Spektakulär schön

Zuerst eine Feststellung: Ich bin die Königin der Prokrastination. Obwohl Kathrin Passig vielleicht eher Anspruch auf den Thron erheben würde, immerhin hat sie schon vor fast 15 Jahren ein bahnbrechendes Buch zum Thema geschrieben – allerdings zusammen mit Sascha Lobo, wer weiß, alleine würde sie es womöglich immer noch vor sich herschieben.
Diesmal habe ich aber selbst für meine Verhältnisse krass überzogen – und mir über ein Jahr Zeit gelassen (wo ist die nur wieder hin?), um das schönste Weihnachtsbuch der vergangenen Jahre zu empfehlen: Jims brillante Weihnachten.
Und damit nicht noch der alte Witz, Advent, Advent, ein Lichtlein brennt, erst eins, dann zwei, dann drei, dann vier – und wenn das fünfte Lichtlein brennt, haste Weihnachten verpennt Wirklichkeit wird, hier also kurz vor knapp der ultimative Weihnachtsgeschichten-Tipp.
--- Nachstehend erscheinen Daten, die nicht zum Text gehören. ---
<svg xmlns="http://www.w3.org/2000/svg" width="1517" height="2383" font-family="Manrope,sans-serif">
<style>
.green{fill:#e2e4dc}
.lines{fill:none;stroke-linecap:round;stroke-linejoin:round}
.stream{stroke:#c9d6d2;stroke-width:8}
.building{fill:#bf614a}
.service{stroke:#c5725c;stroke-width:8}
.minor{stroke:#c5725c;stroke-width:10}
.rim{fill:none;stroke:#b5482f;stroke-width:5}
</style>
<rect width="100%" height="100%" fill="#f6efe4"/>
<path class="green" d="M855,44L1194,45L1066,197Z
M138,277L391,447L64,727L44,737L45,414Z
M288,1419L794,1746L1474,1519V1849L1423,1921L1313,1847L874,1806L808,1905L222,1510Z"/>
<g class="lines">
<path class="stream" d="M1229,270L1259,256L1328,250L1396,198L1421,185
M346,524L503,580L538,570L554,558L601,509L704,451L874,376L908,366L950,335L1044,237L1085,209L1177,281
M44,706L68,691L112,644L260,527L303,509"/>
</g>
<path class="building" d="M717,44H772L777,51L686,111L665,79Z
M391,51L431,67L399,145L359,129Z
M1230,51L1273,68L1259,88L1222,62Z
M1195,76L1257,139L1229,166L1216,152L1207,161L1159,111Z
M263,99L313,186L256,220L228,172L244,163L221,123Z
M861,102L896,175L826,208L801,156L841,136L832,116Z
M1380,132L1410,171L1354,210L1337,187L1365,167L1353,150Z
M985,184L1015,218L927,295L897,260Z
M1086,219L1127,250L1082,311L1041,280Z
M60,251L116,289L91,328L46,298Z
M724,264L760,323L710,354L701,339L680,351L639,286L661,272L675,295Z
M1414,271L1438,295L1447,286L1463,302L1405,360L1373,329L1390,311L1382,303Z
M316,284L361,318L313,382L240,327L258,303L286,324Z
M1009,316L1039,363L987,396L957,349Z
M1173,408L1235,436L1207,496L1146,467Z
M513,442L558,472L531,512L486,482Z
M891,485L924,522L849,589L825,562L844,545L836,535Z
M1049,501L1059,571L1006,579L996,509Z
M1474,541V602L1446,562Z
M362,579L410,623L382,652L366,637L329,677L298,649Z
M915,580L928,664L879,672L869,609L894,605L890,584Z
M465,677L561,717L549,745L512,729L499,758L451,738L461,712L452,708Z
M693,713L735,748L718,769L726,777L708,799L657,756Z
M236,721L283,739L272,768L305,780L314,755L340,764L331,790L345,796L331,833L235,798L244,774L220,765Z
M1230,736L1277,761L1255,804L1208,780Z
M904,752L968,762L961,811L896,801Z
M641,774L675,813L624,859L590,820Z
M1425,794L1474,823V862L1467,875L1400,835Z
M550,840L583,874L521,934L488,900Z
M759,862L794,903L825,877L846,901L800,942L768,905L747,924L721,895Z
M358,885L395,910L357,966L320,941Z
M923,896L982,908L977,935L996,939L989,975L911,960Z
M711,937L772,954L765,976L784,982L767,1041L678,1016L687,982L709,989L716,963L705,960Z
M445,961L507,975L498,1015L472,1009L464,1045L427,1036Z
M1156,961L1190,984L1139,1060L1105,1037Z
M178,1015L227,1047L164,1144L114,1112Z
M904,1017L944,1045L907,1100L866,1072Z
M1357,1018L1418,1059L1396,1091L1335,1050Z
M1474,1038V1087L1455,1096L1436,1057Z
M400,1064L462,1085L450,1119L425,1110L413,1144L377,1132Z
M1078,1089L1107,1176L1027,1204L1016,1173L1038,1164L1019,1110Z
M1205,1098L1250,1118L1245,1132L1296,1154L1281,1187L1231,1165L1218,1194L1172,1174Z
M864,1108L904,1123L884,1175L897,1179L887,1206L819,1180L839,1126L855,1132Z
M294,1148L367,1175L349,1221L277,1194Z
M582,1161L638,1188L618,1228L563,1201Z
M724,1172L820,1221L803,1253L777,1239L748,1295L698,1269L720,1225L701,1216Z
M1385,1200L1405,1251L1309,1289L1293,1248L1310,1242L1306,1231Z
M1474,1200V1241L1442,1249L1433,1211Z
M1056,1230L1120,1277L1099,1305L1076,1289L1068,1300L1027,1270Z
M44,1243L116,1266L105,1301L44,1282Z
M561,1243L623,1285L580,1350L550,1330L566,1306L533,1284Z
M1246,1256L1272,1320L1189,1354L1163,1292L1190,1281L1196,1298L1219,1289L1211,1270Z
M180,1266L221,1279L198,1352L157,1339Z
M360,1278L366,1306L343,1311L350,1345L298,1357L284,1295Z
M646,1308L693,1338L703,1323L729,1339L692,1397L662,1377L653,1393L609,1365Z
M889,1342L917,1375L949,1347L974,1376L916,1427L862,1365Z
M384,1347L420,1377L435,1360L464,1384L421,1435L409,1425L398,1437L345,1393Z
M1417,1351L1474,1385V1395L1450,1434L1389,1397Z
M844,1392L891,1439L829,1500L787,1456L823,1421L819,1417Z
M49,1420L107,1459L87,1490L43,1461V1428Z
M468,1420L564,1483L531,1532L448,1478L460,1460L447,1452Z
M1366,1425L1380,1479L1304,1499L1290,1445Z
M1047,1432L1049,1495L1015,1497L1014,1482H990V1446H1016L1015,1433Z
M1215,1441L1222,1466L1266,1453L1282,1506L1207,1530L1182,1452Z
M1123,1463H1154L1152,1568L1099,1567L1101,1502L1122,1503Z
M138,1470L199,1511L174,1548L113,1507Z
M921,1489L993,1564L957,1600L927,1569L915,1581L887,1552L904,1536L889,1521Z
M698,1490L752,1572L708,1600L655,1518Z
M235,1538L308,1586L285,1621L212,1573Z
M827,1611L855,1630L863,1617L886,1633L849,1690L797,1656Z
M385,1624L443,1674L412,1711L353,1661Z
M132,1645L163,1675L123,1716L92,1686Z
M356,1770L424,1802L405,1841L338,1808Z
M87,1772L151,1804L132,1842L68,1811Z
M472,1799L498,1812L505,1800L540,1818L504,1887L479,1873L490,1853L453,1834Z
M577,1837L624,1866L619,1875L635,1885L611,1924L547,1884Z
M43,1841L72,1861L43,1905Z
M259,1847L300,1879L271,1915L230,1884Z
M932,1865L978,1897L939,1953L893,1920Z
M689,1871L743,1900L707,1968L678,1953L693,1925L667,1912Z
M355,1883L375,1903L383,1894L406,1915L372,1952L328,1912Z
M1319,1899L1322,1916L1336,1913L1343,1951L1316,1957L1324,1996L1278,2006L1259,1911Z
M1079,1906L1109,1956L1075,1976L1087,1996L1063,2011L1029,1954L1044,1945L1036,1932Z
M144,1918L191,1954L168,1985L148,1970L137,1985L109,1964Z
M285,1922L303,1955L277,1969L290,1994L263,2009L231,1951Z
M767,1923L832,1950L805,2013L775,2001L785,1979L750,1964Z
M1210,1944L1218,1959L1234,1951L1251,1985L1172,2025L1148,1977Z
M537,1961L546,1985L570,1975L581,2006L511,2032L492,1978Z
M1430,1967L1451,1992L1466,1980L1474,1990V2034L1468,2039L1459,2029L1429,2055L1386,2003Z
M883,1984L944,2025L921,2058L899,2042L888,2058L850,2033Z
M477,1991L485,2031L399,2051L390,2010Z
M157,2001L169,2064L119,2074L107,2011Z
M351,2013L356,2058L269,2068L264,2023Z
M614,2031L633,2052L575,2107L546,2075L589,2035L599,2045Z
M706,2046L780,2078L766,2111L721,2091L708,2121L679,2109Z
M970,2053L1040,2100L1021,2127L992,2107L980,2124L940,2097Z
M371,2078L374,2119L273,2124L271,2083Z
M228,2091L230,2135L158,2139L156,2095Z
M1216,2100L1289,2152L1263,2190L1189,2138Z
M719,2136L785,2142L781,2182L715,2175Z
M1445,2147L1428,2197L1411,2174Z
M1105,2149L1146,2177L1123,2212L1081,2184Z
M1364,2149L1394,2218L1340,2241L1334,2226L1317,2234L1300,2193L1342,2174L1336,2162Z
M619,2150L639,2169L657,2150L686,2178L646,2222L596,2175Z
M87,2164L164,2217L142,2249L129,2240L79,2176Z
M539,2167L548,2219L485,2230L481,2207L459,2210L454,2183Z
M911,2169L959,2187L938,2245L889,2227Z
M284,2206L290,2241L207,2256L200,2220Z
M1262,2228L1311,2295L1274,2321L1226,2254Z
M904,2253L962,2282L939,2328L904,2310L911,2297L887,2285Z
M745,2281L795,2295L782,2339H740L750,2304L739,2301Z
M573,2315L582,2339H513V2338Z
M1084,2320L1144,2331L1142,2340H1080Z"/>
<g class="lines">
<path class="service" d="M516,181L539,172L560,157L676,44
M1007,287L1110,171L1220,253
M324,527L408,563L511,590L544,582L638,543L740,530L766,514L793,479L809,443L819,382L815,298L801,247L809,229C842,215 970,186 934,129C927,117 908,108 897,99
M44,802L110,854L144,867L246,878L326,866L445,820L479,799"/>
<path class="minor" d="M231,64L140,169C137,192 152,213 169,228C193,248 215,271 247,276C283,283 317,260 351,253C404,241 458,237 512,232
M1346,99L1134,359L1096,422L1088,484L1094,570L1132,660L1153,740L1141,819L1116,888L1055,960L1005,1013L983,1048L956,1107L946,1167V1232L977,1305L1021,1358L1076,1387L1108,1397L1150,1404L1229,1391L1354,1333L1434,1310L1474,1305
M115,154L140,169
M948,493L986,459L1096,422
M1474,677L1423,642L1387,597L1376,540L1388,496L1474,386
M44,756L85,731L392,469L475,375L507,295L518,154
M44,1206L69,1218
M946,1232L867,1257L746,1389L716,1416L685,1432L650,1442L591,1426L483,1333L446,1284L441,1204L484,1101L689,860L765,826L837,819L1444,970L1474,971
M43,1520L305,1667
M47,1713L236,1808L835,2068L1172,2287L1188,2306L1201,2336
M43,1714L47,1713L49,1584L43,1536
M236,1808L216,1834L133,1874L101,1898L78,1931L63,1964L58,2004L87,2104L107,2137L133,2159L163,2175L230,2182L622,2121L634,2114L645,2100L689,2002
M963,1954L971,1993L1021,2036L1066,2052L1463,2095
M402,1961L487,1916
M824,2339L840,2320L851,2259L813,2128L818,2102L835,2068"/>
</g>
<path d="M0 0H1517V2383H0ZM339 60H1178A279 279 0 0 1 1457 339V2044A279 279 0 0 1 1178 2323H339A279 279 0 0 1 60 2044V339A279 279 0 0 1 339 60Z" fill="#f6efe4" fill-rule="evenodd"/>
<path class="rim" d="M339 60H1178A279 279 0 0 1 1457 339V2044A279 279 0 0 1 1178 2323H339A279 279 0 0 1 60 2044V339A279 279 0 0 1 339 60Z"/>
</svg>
Als lebendige Kaminbürste missbraucht

Die fabelhafte, englische Schauspielerin Emma Thompson, unter anderem bekannt als Nanny McPhee, hat Jims brillante Weihnachten geschrieben. Nach ein paar Neuerzählungen von Beatrix Potters Peter Rabbit Geschichten, hierzulande als Peter Hase bekannt, ist es ihr Kinderbuchdebüt. Und was für eins: Es handelt von Jim, einem Hund, einem umwerfend liebenswerten, der auf sehr sehr krude Weise seinem Menschen oder Herrchen zugelaufen, genauer zugefallen ist. Der Streuner wird nämlich als lebendige Kaminbürste missbraucht und plumpst schließlich aus einem Kamin des Victoria & Albert Museums im Herzen Londons. »Zum Glück war es Sommer und es brannte kein Feuer, weshalb nichts Schlimmere passierte, als dass auf die Menschen in der Nähe des Kamins eine ansehnlich Menge Ruß niederging und Jim sich in einer Art schwarz gesprenkeltes Stachelwesen verwandelt fand.
Ein ziemlich beleibter Her mit einem wilden, weißen Haarschopf schlug vor, Jim zu säubern und seinem Besitzer zurückzubringen.
Nach mehreren Waschgängen, in denen Jim – sehr zu seinem Missvergnügen – untergetaucht, eingeseift, abgeschrubbt und abgespült wurde, sah er wieder aus wie zuvor.
Der rußgeschwärzte beleibte Herr war, wie sich herausstellte, niemand anderes als Sir Henry Cole, der Direktor des Museums.«

Treuer Begleiter des Museumsdirektors

Sir Henry behält den Hund, der sich schon bald in den weiten Hallen des Museums und dessen Umgebung bestens auskennt und Botengänge unternimmt. Soweit die Vorgeschichte dieser besonderen Freundschaft. Die historisch verbürgt ist. Sir Henry Cole war aber nicht nur der Direktor des von Prinz Albert, Mann der englischen Königin Victoria, gegründeten Museums. Sondern auch der Erfinder einer der schönsten Traditionen Großbritanniens: Der Weihnachtskarte.
Emma Thompson erzählt, was Jim damit zu tun hat. Der ist nämlich nicht nur ein sehr netter, kluger und umtriebiger Hund. Sondern auch ein leidenschaftlicher Leser. Und weil sein eines Auge immer tränt und nicht viel taugt und das andere auch immer schlechter wird, träumt er von so etwas wie einer Brille für ein Auge, etwas, das er für sich Brill nennt. Was der Siegeszug der Weihnachtskarten mit der königlichen Familie und einem Monokel zu tun haben, erzählt Thompson absolut furios, hinreißend und zauberhaft.

Geniales Wortspiel

Anu Stohner gelingt es großartig, das ursprüngliche Wortspiel aus spectacular und Spectacles, englisch für Brille (kurz: Spex, wie eine exzellente, deutsche Musikzeitschrift hieß) zu übersetzen: mit brillant. Auch sonst trifft sie Thompson lässig liebevollen Tonfall sehr gut. Nur als Jim mit einem im Original gamey whiff behaftet beschrieben wird, greift Stohners herber Geruch zu kurz. Gamey whiff ist auch ein wilder Hauch, etwas abenteuerlustiges, fast anarchistisches schwingt mit.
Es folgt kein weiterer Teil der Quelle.